En vertu de la Convention de La Haye de 1978 sur les régimes matrimoniaux, les couples qui se sont mariés après 1992 peuvent choisir la loi applicable à leur régime matrimonial. Il est important de noter que, pour les Britanniques propriétaires de biens immobiliers en France, les couples peuvent choisir d’appliquer la loi du pays dans lequel ces biens immobiliers sont situés (biens immobiliers et terrains). Cela a permis à de nombreux Britanniques résidant au Royaume-Uni et propriétaires d’une maison en France d’adopter le régime matrimonial français de la communauté universelle avec clause d’attribution. Cet outil de planification successorale est très important, car il a souvent permis aux couples britanniques d’éviter les règles françaises en matière d’héritage forcé lors du premier décès.
Qu’est-ce qui va changer avec les nouvelles règles de l’UE ?

À partir du 29 janvier 2019, le choix des options législatives disponibles sera limité à la loi de la résidence habituelle de l’un des époux ou à la loi de la nationalité de l’un des époux. Les Britanniques résidant au Royaume-Uni n’auront donc plus la possibilité d’adopter un régime matrimonial français en ce qui concerne les biens immobiliers situés en France.

Le choix de la loi s’appliquera à tous les actifs, où qu’ils se trouvent, et même si la loi désignée est celle d’un État de l’UE qui n’a pas ratifié la réglementation ou de celle d’un État non-membre de l’UE. 

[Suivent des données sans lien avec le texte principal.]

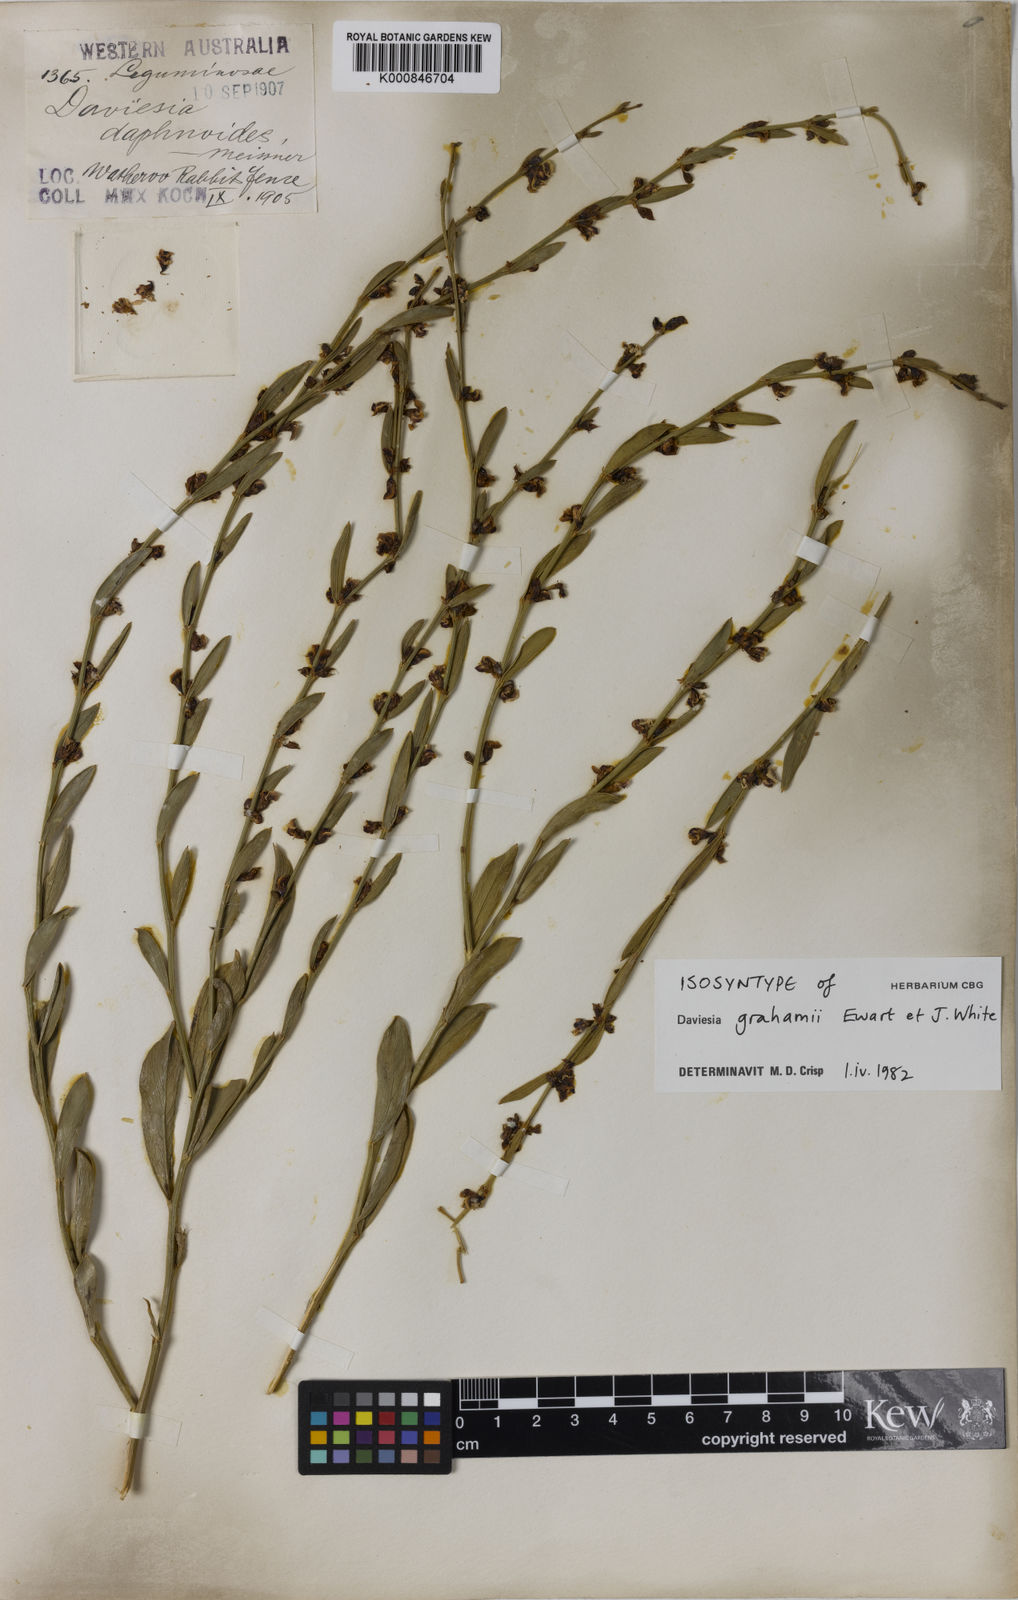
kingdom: Plantae
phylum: Tracheophyta
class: Magnoliopsida
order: Fabales
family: Fabaceae
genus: Daviesia
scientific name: Daviesia grahamii
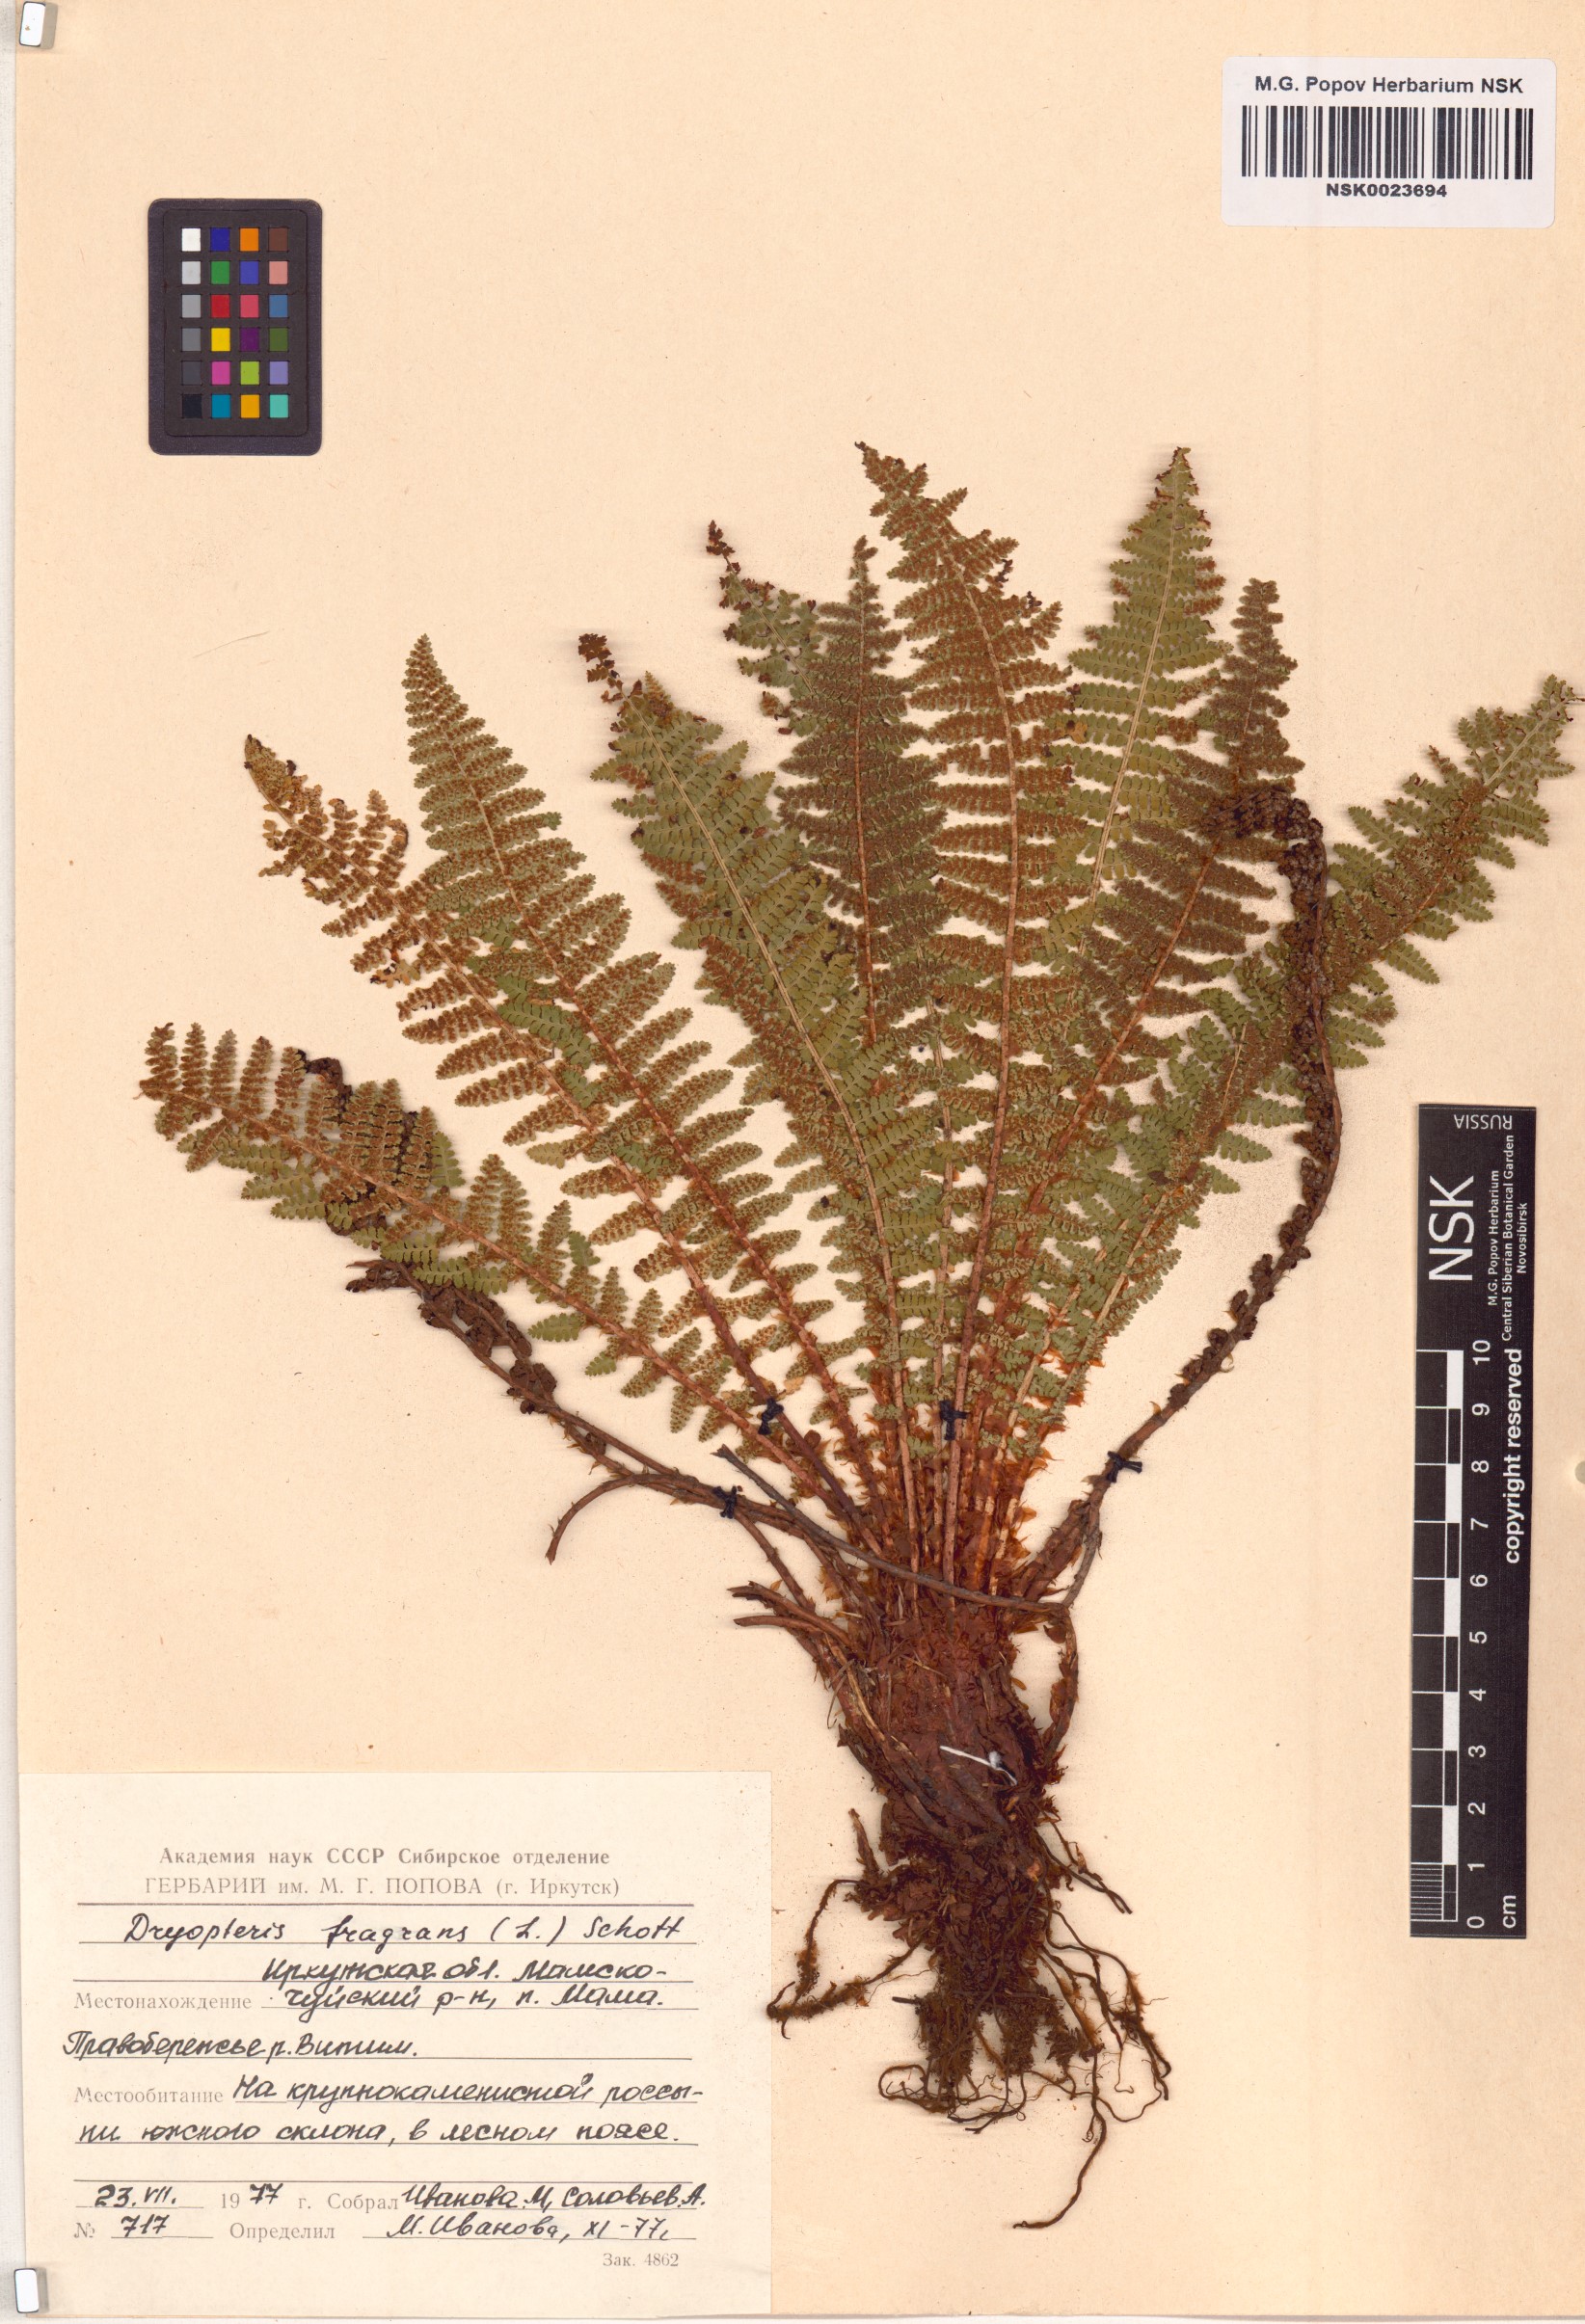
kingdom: Plantae
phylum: Tracheophyta
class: Polypodiopsida
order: Polypodiales
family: Dryopteridaceae
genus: Dryopteris
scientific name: Dryopteris fragrans
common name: Fragrant wood fern
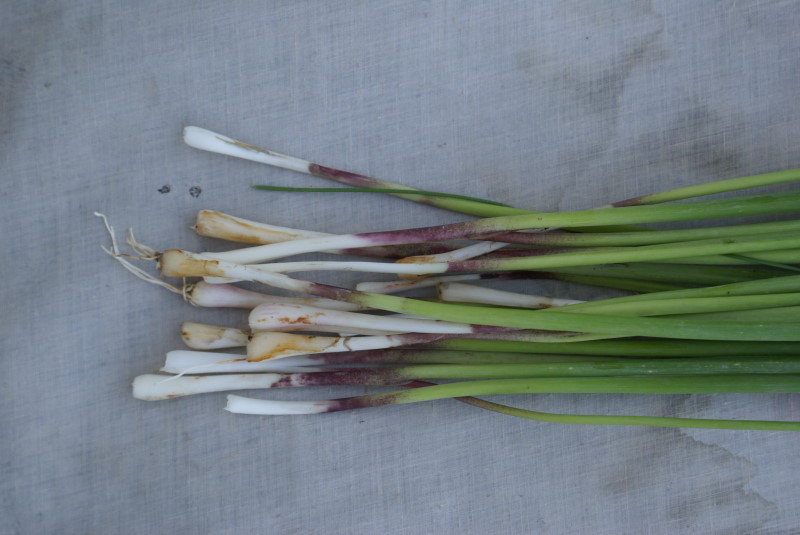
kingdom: Plantae
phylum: Tracheophyta
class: Liliopsida
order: Asparagales
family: Amaryllidaceae
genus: Allium
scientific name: Allium altyncolicum
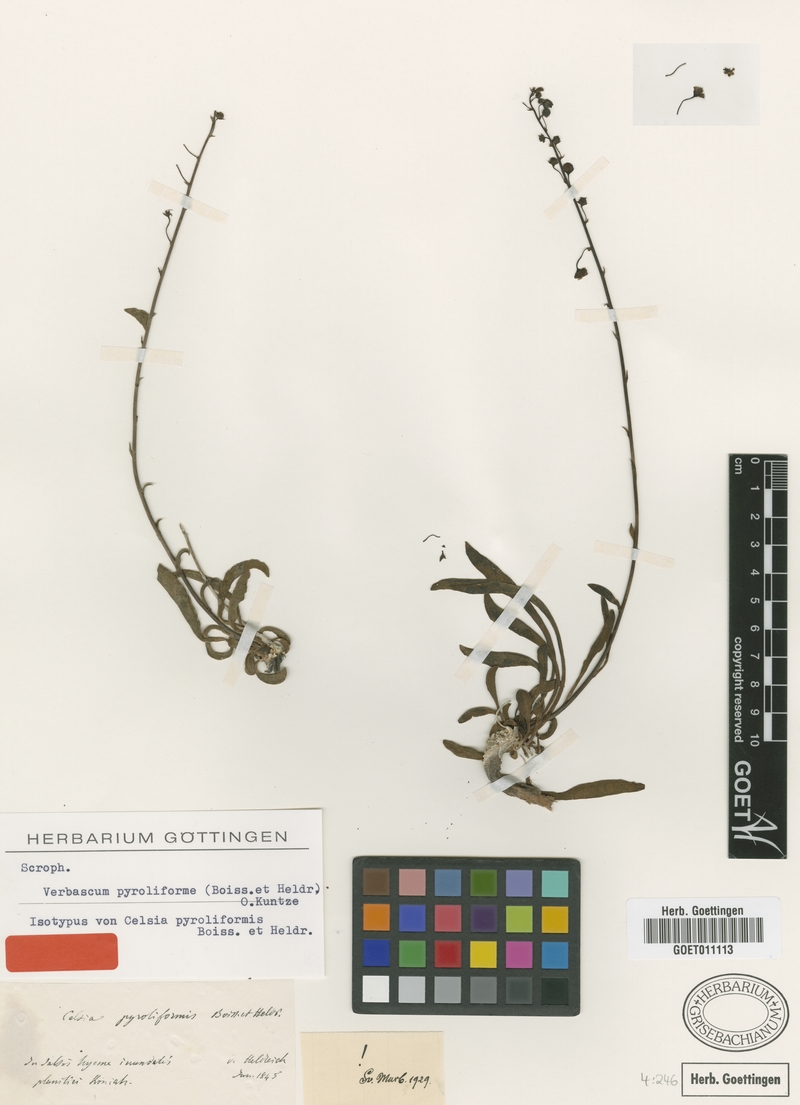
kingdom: Plantae
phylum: Tracheophyta
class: Magnoliopsida
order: Lamiales
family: Scrophulariaceae
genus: Verbascum
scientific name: Verbascum pyroliforme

De quelle manière cela m’affecte-t-il ?

À première vue, cela semblerait être un coup dur pour les Britanniques résidant au Royaume-Uni et possédant des biens immobiliers en France. Toutefois, ce règlement devrait être envisagé parallèlement au règlement de l’UE relatif à la succession connu sous le nom de Bruxelles IV. Depuis son entrée en vigueur l’année dernière, de nombreux Britanniques ont pu opter pour le droit anglais et germanique s’appliquer à la dévolution de leurs biens en français, leur permettant ainsi de laisser la totalité de leur quote-part au conjoint survivant, sans avoir à respecter les règles françaises en matière d’héritage forcé.

Néanmoins, Bruxelles IV n’en est encore qu’à ses débuts en matière d’interprétation et de mise en œuvre, et il subsiste un certain nombre de zones d’incertitude. Face à ces incertitudes, il a été recommandé aux couples mariés de s’appuyer, dans la mesure du possible, sur les structures de planification successorale existantes, telles que le changement de régime matrimonial. Étant donné que cette option sera retirée des couples à partir du 29 janvier 2019, on espère vivement que les incertitudes entourant Bruxelles IV auront été résolues, mais cela risque en réalité de prendre encore plusieurs années. Il est donc important que les couples britanniques ayant des biens en France envisagent de mettre en œuvre un changement de régime matrimonial tant que cette option est encore disponible.

Nous vous recommandons de consulter un avocat spécialisé en ce qui concerne votre situation particulière afin de vous assurer que les dispositions de planification successorale les plus appropriées sont en place.